Material for this task ::
----------
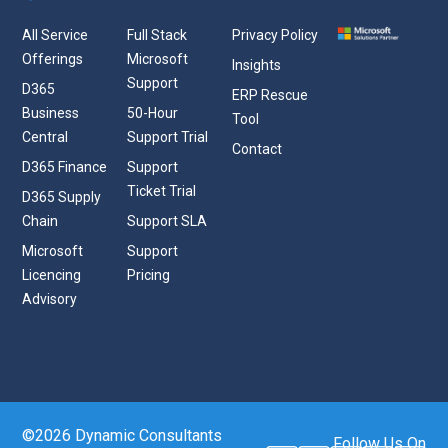
All Service
Full Stack
Privacy Policy
Offerings
Microsoft
Insights
Support
D365
ERP Rescue
Business
50-Hour
Tool
Central
Support Trial
Contact
D365 Finance
Support
Ticket Trial
D365 Supply
Chain
Support SLA
Microsoft
Support
Licencing
Pricing
Advisory
©2026 Dynamic Consultants
Follow Us On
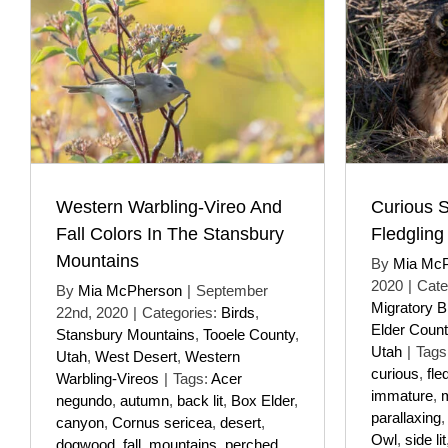
Western Warbling-Vireo And
Curious 
Fall Colors In The Stansbury
Fledgling
Mountains
By
Mia Mc
2020
|
Cate
By
Mia McPherson
|
September
Migratory B
22nd, 2020
|
Categories:
Birds
,
Elder Count
Stansbury Mountains
,
Tooele County
,
Utah
|
Tags
Utah
,
West Desert
,
Western
curious
,
fle
Warbling-Vireos
|
Tags:
Acer
immature
,
m
negundo
,
autumn
,
back lit
,
Box Elder
,
parallaxing
canyon
,
Cornus sericea
,
desert
,
Owl
,
side lit
dogwood
,
fall
,
mountains
,
perched
,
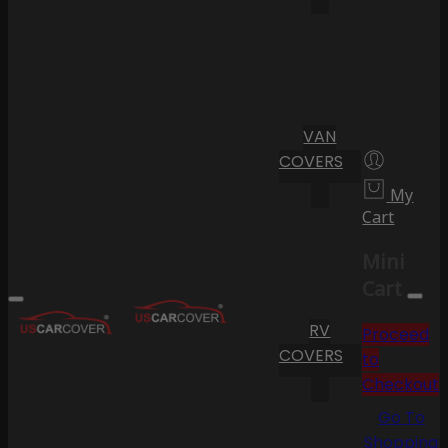
VAN
COVERS
My
Cart
Mini
Cart
RV
Proceed
COVERS
to
Checkout
Go To
Shopping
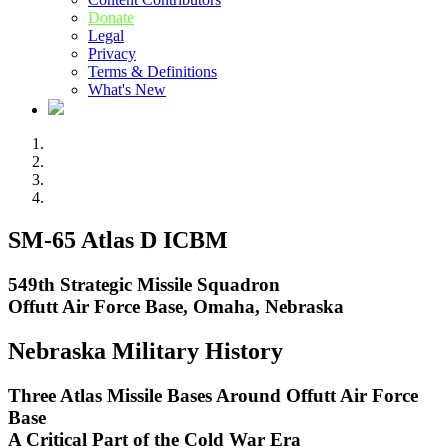
Donate
Legal
Privacy
Terms & Definitions
What's New
SM-65 Atlas D ICBM
549th Strategic Missile Squadron
Offutt Air Force Base, Omaha, Nebraska
Nebraska Military History
Three Atlas Missile Bases Around Offutt Air Force
Base
A Critical Part of the Cold War Era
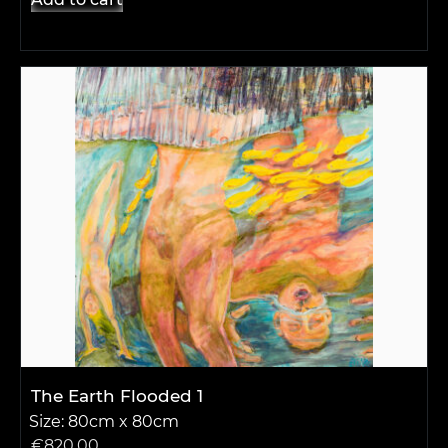
The Earth Flooded 1
Size: 80cm x 80cm
€
820.00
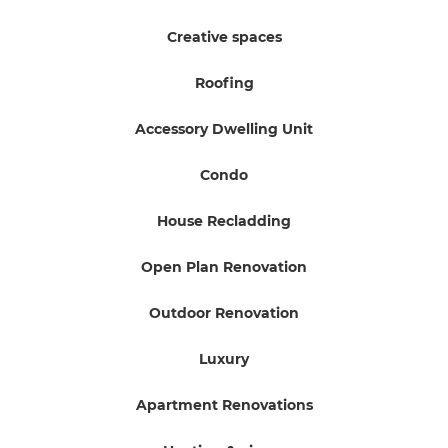
Creative spaces
Roofing
Accessory Dwelling Unit
Condo
House Recladding
Open Plan Renovation
Outdoor Renovation
Luxury
Apartment Renovations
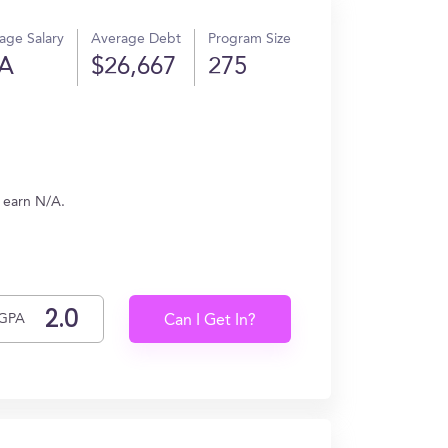
age Salary
Average Debt
Program Size
A
$26,667
275
 earn N/A.
GPA
Can I Get In?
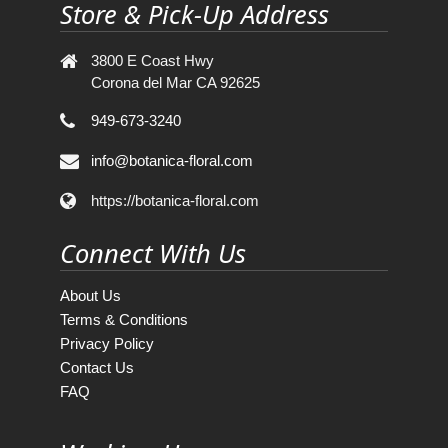
Store & Pick-Up Address
3800 E Coast Hwy
Corona del Mar CA 92625
949-673-3240
info@botanica-floral.com
https://botanica-floral.com
Connect With Us
About Us
Terms & Conditions
Privacy Policy
Contact Us
FAQ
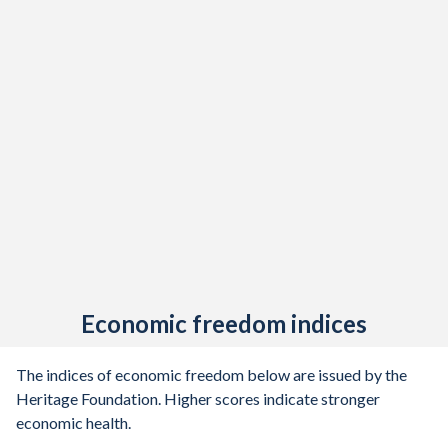
Economic freedom indices
The indices of economic freedom below are issued by the
Heritage Foundation. Higher scores indicate stronger
economic health.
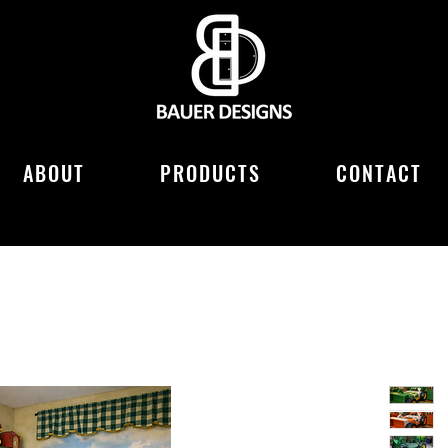
ABOUT
PRODUCTS
CONTACT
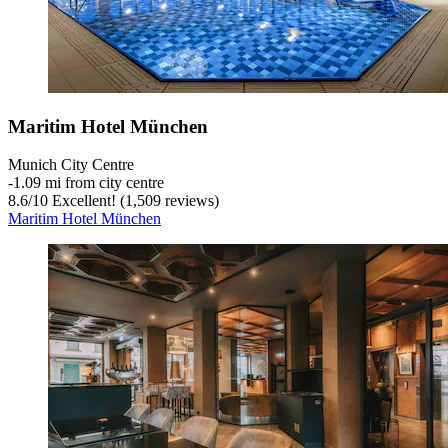
Maritim Hotel München
Munich City Centre
‐
1.09 mi from city centre
8.6
/
10
Excellent! (1,509 reviews)
Maritim Hotel München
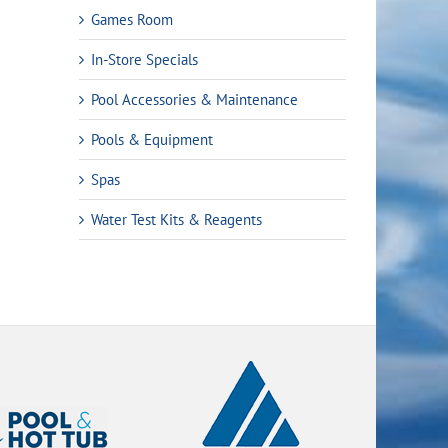
Games Room
In-Store Specials
Pool Accessories & Maintenance
Pools & Equipment
Spas
Water Test Kits & Reagents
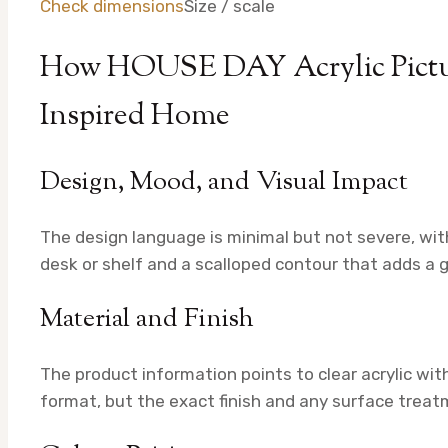
Check dimensions
Size / scale
How HOUSE DAY Acrylic Pictur
Inspired Home
Design, Mood, and Visual Impact
The design language is minimal but not severe, with
desk or shelf and a scalloped contour that adds a ge
Material and Finish
The product information points to clear acrylic wi
format, but the exact finish and any surface treatme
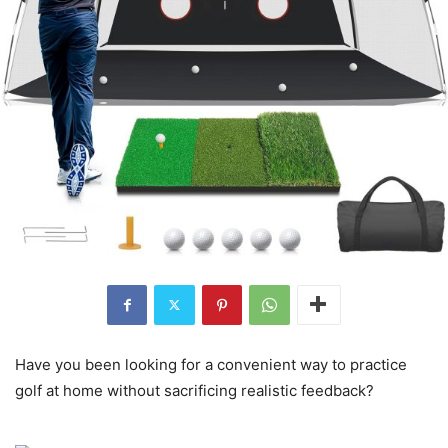
Have you been looking for a convenient way to practice
golf at home without sacrificing realistic feedback?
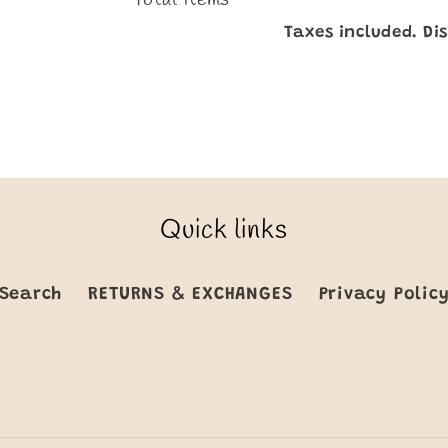
Taxes included. Di
Quick links
Search
RETURNS & EXCHANGES
Privacy Polic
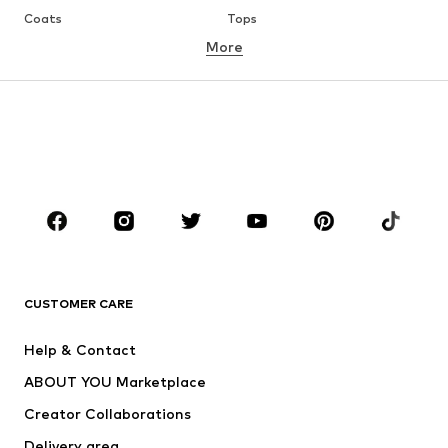
Coats
Tops
More
Pants
Underwear
Skirts
Blouses & tunics
Sweaters & hoodies
Blazers
Swimwear
Jumpsuits & playsuits
Plus sizes
Maternity wear
Occasions
Shoes
Sportswear
Accessories
Premium
CLOTHING
CUSTOMER CARE
New
Trending
Help & Contact
Dresses
Jeans
ABOUT YOU Marketplace
Tops
Pants
Creator Collaborations
Jackets
Sweaters & knitwear
Delivery area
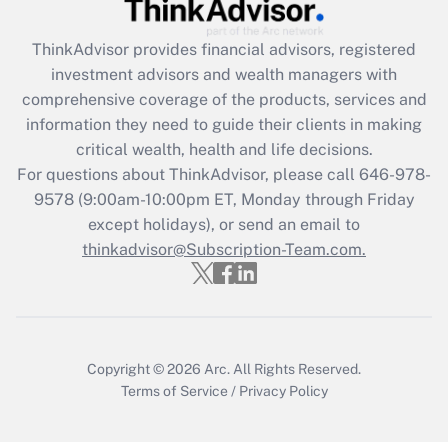
Recently Updated Q&As
ThinkAdvisor
provides financial advisors, registered
What is the CARES Act employee
investment advisors and wealth managers with
retention tax credit that was available
during 2020 and 2021?
comprehensive coverage of the products, services and
information they need to guide their clients in making
Get Answer
critical wealth, health and life decisions.
For questions about ThinkAdvisor, please call
646-978-
Recently Updated Q&As
9578
(9:00am-10:00pm ET, Monday through Friday
Who must file a return?
except holidays), or send an email to
thinkadvisor@Subscription-Team.com.
Get Answer
Copyright © 2026
Arc.
All Rights Reserved.
Terms of Service
/
Privacy Policy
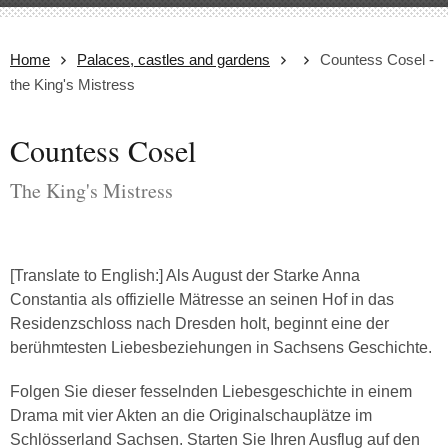
Home
Palaces, castles and gardens
Countess Cosel -
the King's Mistress
Countess Cosel
The King's Mistress
[Translate to English:] Als August der Starke Anna
Constantia als offizielle Mätresse an seinen Hof in das
Residenzschloss nach Dresden holt, beginnt eine der
berühmtesten Liebesbeziehungen in Sachsens Geschichte.
Folgen Sie dieser fesselnden Liebesgeschichte in einem
Drama mit vier Akten an die Originalschauplätze im
Schlösserland Sachsen. Starten Sie Ihren Ausflug auf den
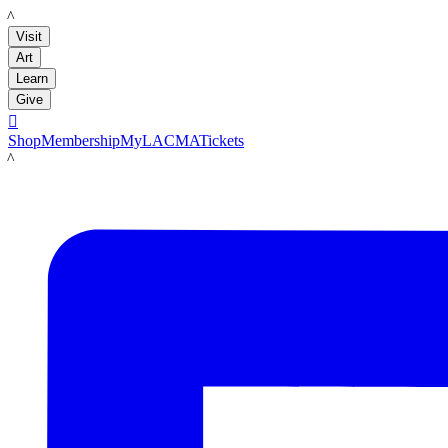
LACMA
Visit
Art
Learn
Give

Shop
Membership
MyLACMA
Tickets
LACMA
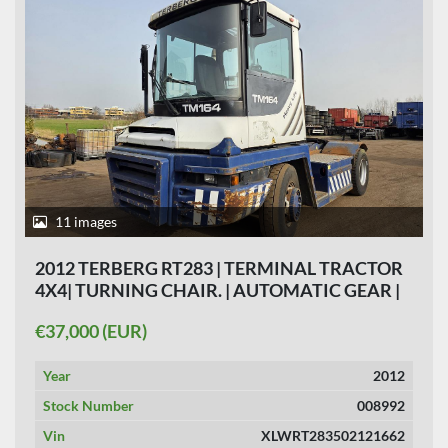
11 images
2012 TERBERG RT283 | TERMINAL TRACTOR
4X4| TURNING CHAIR. | AUTOMATIC GEAR |
28 191HOURS |
€37,000 (EUR)
Year
2012
Stock Number
008992
Vin
XLWRT283502121662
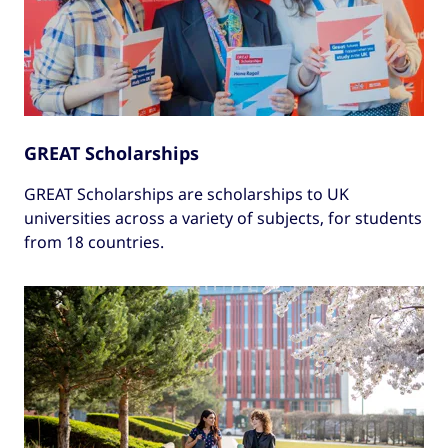
GREAT Scholarships
GREAT Scholarships are scholarships to UK
universities across a variety of subjects, for students
from 18 countries.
----------
Your objective ::
List every line above that contains the word "Nebraska".

Response below ::
Offutt Air Force Base, Omaha, Nebraska
Nebraska Military History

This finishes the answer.